- Aim of the task -
Only lines containing "left" belong in the answer, each copied from the entries below.

(Excerpts from a dataset)

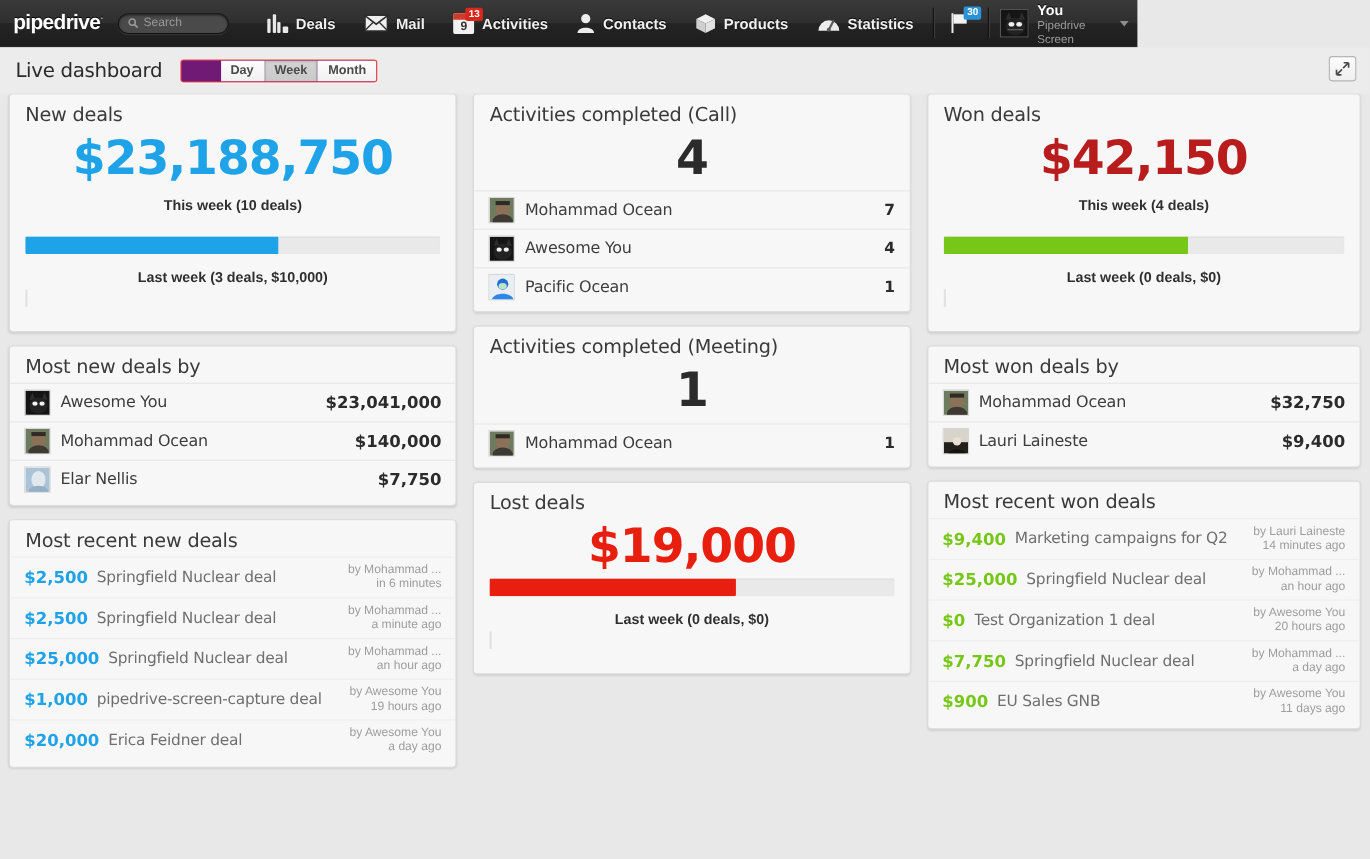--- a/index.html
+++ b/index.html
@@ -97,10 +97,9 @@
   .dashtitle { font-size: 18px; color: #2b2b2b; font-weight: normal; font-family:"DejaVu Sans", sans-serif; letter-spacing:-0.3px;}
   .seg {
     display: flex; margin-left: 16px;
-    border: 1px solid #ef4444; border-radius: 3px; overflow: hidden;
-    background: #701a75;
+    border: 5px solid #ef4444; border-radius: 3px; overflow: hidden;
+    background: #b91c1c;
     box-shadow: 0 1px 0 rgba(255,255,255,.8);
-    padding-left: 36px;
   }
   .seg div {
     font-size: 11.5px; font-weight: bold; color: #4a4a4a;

- Answer to this task -
     display: flex; margin-left: 16px;
-    padding-left: 36px;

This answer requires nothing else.